./dev.sh
```
Opens the 3D viewer at `http://localhost:5173` with demo scenes: starfish, hinged pair, universal/spherical joints, swimming starfish (water physics), random creature (brain-driven), and mini evolution (in-browser).
### Server-side evolution
**1. Start the server:**
```bash
cargo run --release -p karl-sims-server
```
Starts 8 parallel workers + HTTP server on `http://localhost:3000`.
**2. Start an evolution:**
```bash
curl -X POST http://localhost:3000/api/evolutions \
-H 'Content-Type: application/json' \
-d '{"population_size": 100}'
```
**3. Monitor progress:**
```bash
# Check status
curl http://localhost:3000/api/evolutions/1
# Get best creatures
curl http://localhost:3000/api/evolutions/1/best
# Stop evolution
curl -X POST http://localhost:3000/api/evolutions/1/stop
```
Or open the frontend dashboard (run `./dev.sh` in another terminal) for a visual UI with live fitness charts.

» Your task
According to the setup instructions, how many parallel workers does starting the server launch? The data is not needed for this exercise.

» Available data
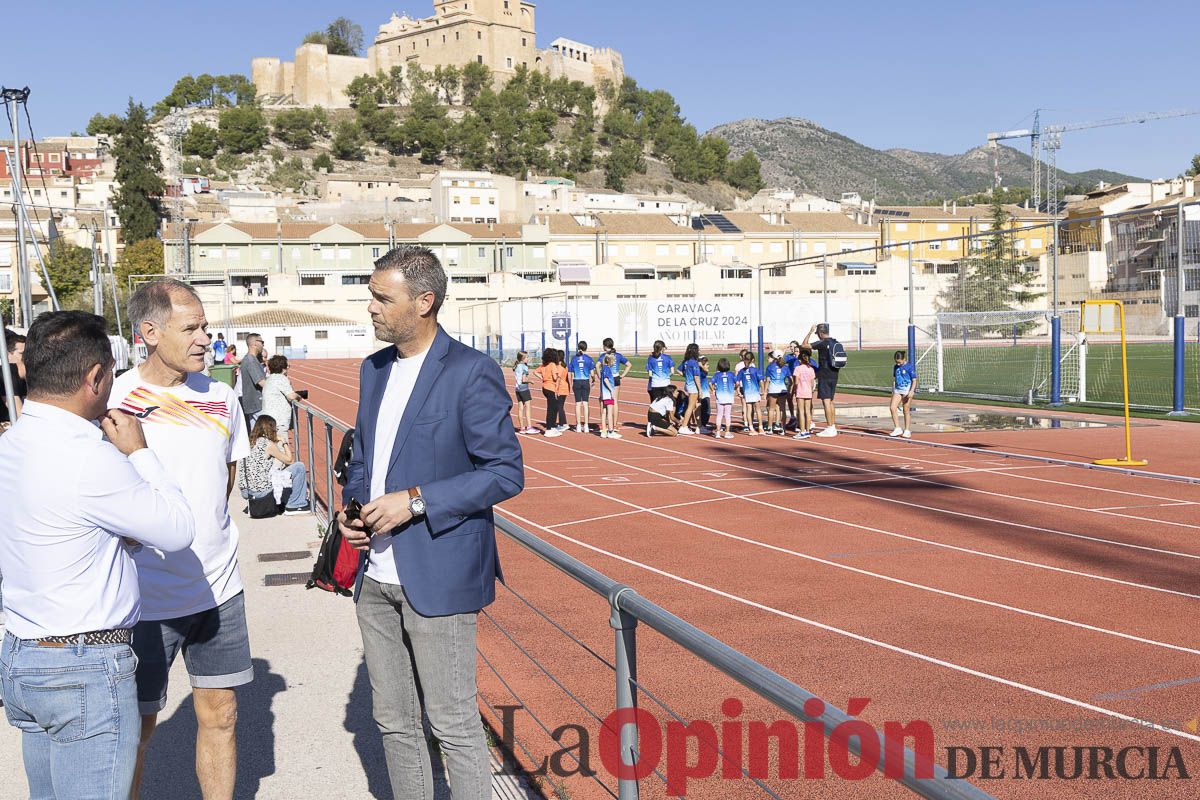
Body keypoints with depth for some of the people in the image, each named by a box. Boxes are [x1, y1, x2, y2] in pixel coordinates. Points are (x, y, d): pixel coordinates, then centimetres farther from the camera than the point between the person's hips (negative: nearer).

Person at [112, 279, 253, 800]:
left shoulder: (220, 398, 3)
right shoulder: (112, 403, -13)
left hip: (218, 588, 4)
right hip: (146, 597, -4)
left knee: (219, 714, 13)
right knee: (137, 729, 8)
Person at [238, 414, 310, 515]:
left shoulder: (251, 442, 11)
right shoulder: (268, 444, -11)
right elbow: (289, 460, -1)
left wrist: (276, 441, 18)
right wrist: (284, 442, 9)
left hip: (248, 491, 8)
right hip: (263, 490, -8)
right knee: (299, 467, 1)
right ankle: (293, 506, 8)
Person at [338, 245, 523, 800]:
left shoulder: (470, 373, -13)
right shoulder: (374, 369, 10)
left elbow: (506, 472, -14)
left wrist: (415, 500, -20)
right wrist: (350, 507, 1)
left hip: (438, 578, -7)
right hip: (376, 577, 7)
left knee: (454, 724, 3)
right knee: (393, 722, 18)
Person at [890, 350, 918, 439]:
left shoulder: (910, 367, -7)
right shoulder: (895, 367, 11)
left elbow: (914, 381, -8)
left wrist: (911, 392, -19)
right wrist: (893, 391, 18)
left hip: (907, 391, -5)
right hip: (897, 390, 5)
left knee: (906, 411, -1)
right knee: (893, 408, -10)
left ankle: (907, 431, 10)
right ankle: (898, 429, -1)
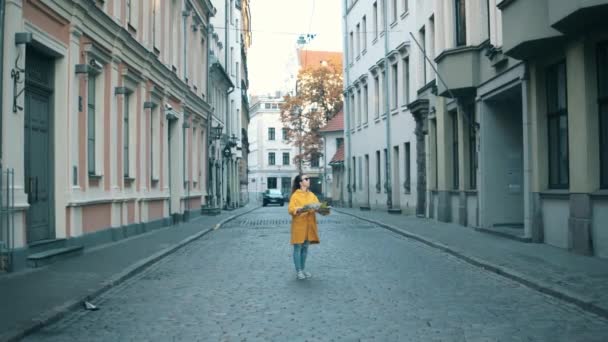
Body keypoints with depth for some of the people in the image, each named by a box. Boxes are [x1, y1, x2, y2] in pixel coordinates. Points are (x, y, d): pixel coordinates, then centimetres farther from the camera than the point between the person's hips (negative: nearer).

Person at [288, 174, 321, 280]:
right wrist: (299, 209, -31)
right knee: (298, 247, -1)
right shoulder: (295, 195, -7)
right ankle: (298, 271, 4)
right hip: (299, 225, -6)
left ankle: (303, 269, 20)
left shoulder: (312, 195, 12)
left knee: (305, 247, 11)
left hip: (309, 225, 6)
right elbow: (290, 209, -13)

» Solution for this task
Eight parallel workers.